*This is the second half of the post I began last week; please scroll back to catch up before continuing …
So on the tenth waterless day at our remote mountain cabin, I stopped at a neighbor’s house who’d kindly offered us the use of her shower while she was at work.
As I left her house, feeling quite clean and frisky, I took note that her narrow driveway was flanked with deep ditches on both sides, bordered by old rotting logs held in place by nasty looking rebar protruding about a foot.
Sort of like the deadly spikes Indiana Jones faced in the Temple of Doom.
I definitely did NOT want to hit one of those doom spikes with my tires so I carefully nosed my car down the very center of the dirt driveway.

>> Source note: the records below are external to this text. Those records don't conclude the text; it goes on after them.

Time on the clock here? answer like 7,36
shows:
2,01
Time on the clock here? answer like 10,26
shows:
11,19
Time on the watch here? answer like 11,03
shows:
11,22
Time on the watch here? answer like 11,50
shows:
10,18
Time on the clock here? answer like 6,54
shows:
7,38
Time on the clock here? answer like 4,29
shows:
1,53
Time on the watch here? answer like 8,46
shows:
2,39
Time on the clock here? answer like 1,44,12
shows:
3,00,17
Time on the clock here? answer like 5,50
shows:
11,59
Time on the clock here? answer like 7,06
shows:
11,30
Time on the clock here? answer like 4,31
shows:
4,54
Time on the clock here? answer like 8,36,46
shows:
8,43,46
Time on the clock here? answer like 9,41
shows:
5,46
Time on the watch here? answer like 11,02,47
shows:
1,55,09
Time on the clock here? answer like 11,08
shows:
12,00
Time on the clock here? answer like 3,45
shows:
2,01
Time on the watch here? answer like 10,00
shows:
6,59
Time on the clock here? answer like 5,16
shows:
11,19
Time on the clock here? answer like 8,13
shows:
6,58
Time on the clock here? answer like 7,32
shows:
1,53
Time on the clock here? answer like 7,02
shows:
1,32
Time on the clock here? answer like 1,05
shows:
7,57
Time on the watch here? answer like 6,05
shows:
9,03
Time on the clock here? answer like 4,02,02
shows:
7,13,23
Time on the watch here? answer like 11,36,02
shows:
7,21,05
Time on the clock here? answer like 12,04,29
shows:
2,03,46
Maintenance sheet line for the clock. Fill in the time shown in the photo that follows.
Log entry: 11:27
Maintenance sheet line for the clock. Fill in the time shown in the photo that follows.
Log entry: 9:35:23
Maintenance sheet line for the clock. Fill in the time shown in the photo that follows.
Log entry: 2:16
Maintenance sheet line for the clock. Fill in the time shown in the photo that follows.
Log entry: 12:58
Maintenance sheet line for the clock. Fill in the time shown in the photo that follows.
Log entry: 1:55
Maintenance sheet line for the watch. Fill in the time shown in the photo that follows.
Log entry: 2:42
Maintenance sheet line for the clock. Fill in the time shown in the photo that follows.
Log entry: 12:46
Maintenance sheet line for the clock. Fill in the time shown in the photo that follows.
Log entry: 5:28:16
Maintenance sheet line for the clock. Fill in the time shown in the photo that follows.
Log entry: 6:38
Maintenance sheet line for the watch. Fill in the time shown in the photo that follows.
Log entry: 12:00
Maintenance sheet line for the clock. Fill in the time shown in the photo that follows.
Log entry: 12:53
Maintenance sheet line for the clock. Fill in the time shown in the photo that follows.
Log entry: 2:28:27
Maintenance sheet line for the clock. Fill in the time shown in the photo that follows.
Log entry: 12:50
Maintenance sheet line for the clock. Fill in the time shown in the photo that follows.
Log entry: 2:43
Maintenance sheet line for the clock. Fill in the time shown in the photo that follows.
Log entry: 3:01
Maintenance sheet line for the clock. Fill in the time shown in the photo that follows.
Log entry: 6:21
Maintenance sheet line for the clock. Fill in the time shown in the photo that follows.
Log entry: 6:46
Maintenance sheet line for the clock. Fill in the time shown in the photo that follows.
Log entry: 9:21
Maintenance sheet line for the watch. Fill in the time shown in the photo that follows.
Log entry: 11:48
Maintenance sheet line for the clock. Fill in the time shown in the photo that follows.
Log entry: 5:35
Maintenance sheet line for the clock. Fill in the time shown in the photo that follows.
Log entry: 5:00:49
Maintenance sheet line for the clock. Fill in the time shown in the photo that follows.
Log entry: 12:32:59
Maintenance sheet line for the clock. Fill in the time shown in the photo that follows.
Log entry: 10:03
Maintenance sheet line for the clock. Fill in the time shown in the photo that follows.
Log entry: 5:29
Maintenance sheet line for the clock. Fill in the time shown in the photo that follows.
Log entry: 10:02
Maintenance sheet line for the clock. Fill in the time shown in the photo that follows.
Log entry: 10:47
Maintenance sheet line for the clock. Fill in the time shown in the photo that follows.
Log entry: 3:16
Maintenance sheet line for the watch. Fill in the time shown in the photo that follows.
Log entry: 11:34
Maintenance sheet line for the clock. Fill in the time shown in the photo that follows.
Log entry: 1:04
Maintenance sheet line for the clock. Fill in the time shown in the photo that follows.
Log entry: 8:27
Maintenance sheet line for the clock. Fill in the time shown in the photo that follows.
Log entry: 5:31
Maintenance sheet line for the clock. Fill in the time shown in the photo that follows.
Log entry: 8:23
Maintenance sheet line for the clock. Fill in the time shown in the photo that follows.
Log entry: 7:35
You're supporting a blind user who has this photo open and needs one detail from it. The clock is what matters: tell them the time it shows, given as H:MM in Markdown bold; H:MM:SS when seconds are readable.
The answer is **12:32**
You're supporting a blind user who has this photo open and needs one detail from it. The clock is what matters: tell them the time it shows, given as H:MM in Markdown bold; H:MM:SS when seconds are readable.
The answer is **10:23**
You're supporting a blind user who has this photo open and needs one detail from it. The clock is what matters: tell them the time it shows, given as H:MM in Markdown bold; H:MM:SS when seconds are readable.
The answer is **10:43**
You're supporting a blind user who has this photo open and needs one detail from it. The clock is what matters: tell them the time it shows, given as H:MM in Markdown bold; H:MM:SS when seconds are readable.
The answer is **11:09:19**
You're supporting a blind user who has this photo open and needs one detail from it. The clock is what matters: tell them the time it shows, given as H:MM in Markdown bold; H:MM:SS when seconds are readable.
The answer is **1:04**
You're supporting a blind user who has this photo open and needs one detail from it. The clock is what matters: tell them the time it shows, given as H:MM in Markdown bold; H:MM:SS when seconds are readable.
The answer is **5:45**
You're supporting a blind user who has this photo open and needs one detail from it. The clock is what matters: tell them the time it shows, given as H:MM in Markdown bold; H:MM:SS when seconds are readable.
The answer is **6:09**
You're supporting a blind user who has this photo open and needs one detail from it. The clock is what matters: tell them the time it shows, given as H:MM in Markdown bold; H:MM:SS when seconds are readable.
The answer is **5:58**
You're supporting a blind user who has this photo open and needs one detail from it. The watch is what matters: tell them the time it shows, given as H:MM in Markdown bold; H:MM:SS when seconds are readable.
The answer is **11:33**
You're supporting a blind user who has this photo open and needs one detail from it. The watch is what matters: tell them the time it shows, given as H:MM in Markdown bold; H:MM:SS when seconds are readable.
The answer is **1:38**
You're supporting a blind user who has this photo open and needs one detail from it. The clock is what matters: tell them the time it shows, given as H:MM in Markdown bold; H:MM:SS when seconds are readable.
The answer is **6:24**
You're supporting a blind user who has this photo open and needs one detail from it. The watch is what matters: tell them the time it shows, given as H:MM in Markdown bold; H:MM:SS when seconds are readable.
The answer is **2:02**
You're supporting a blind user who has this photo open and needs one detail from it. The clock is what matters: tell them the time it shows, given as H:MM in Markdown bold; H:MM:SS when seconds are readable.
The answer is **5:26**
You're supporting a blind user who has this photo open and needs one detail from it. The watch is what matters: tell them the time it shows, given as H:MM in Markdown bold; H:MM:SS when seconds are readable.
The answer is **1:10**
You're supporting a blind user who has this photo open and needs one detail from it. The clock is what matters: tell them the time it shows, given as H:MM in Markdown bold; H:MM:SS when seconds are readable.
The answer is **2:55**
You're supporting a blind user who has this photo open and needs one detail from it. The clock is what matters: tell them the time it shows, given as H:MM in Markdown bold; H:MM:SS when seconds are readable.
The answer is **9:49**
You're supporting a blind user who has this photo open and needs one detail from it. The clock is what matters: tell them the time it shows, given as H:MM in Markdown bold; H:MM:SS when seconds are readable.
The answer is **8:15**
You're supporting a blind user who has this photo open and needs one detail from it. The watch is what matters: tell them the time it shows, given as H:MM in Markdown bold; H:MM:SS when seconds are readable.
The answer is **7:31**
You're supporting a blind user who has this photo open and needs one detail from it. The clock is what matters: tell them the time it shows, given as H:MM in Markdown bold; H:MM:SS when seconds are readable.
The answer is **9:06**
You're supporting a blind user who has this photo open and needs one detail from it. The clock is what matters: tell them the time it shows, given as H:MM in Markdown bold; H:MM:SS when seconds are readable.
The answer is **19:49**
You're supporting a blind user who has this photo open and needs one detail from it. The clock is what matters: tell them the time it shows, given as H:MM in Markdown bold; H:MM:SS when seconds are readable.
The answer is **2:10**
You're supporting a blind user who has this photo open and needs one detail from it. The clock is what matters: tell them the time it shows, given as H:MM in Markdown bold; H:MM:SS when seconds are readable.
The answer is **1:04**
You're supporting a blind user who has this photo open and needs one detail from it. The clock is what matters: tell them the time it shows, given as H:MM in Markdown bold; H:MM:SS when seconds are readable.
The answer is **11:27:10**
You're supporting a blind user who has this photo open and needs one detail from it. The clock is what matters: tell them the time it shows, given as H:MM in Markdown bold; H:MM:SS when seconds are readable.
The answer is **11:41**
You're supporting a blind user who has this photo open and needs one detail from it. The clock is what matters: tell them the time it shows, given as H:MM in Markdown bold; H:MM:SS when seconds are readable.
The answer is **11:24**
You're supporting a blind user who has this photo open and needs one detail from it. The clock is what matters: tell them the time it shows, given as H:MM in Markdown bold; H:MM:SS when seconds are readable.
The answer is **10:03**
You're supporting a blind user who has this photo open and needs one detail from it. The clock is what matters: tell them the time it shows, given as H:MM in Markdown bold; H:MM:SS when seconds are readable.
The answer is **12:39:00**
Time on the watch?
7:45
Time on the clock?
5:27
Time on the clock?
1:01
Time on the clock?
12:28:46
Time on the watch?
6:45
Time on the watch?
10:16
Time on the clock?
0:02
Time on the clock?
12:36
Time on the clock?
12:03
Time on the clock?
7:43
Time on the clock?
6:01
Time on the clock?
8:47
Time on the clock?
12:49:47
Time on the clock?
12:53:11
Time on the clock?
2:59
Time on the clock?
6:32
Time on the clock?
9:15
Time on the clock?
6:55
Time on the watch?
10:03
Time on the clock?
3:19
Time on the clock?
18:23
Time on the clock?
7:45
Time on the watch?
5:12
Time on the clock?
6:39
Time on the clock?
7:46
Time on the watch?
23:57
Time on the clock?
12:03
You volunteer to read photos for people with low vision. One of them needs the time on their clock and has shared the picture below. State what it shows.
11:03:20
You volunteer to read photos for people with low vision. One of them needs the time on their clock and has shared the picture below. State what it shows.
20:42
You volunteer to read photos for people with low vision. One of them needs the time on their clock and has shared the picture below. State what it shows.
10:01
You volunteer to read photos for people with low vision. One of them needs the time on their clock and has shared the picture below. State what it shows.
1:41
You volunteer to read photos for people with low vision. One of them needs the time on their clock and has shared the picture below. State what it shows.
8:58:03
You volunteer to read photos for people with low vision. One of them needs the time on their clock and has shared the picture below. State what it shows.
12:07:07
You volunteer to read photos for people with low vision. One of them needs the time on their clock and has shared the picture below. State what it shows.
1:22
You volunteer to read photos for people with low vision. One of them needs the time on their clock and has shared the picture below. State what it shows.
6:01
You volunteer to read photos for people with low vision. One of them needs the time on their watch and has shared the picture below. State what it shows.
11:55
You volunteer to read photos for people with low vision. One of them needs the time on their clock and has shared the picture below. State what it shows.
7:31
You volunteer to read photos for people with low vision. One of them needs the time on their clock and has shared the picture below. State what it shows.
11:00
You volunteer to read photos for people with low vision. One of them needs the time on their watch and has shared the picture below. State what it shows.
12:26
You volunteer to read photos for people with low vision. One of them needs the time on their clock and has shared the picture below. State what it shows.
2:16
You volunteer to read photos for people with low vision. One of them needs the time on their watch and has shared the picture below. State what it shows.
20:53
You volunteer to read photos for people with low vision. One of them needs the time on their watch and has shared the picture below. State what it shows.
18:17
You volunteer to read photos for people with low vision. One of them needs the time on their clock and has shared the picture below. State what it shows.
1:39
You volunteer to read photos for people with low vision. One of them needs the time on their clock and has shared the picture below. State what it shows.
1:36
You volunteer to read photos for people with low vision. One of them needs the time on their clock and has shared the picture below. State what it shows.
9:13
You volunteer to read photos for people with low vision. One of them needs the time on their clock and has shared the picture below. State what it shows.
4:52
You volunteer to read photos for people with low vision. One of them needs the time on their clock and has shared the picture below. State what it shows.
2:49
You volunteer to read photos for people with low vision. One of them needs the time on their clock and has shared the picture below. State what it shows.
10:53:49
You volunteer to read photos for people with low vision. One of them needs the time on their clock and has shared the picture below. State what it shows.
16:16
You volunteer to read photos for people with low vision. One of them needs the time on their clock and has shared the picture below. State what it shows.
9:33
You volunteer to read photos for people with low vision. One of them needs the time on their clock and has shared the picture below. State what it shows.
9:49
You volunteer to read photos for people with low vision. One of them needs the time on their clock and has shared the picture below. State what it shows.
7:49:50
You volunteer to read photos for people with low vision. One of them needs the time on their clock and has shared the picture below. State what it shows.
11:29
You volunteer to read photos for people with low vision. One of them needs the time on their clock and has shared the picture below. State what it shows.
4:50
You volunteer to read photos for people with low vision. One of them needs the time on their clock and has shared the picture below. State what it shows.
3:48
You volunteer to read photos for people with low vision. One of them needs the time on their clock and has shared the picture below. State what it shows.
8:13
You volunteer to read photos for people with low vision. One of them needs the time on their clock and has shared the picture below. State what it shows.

But I misjudge the angle from the driveway onto the gravel road and took the turn a little too tightly. All at once, it felt like a tractor beam was pulling my car backward, even as I pressed harder on the accelerator to urge it forward. Gravel flew and I felt my back right tire sliding down, down, down.
Suddenly I was staring at blue sky. The front end of my car was jacked up in the air at an odd angle, the front left tire spinning several feet off the ground. I slammed my foot on the brake and thankfully, the car stopped sliding, precariously perched on a ledge.
I realized, with heart-stopping clarity, that if it slid one more foot, the car would very likely flip over. But every time I took my foot off the brake, the car skidded backward another few inches.
In a panic, grabbed my cell phone to call for help. No service. Aackkk! I laid on my horn for 30 straight seconds before realizing that this was the deep woods and nobody was close enough to hear me.
So I was on my own. Well, me and Papa God, to whom I began shooting a steady stream of rhino-in-the-road emergency prayer tweets:
“Oh, Lord! I’ve really done it this time!”
“Can You send an angel to grab the car?”
“Please don’t let me flip!”
“Help me, help me, help me, help me, help me, help me, help me …”
The car began slip-sliding again. I yanked the emergency brake. The car lurched nauseatingly but stopped. I sat there a full minute, holding my breath most of it, until I felt as if it was stabilized enough to risk easing my foot off the brake.
Sure enough, the car stayed put. In my mind’s eye, I could see that angel back there bracing himself against the mountain with one hand on my back bumper and one on the tire, keeping it from skidding that last little bit that would’ve catapulted the car over.
But now … how was I to get out? I couldn’t open the driver’s door against gravity with the front end of the car elevated like it was. I tried; it felt like pushing a boulder uphill. If I scooted over to the passenger door, it might be the straw that broke the camel’s back, the additional weight upsetting the fragile balance of the teetering car.
A still, small voice spoke to my heart: “Try your door again. I’ll help you.”
So I unbuckled my seatbelt, twisted around in my seat, placed my feet against the driver’s door, and shoved with all my might. It felt like it weighed a thousand pounds, but actually began opening little by little. It took a few tries, but I was finally able to squeeze through the narrow opening and drop to the ground.
I lit off down the dirt road toward our cabin, although I knew there was no way Chuck and I could pull our poor car out of the pit that help it captive. It looked like a pathetic half-way overturned turtle pawing the air with its helpless legs.
But when I got to the cabin, winded and sweaty, Papa God had a surprise waiting. One of the workmen – who would never have been there except for our confounded water pipe fiasco – had a four-wheel drive pickup and a chain.
With a little finesse and an extra measure of Papa God’s grace, he was able to rescue our car, miraculously unscathed. Not even a flat tire – I had somehow missed every single one of those doom spikes that seemed to be everywhere.
So Papa really did work all things together for good. I somehow didn’t mind being Laura Ingles after that, toting water from the well. Flushing toilets are completely overrated.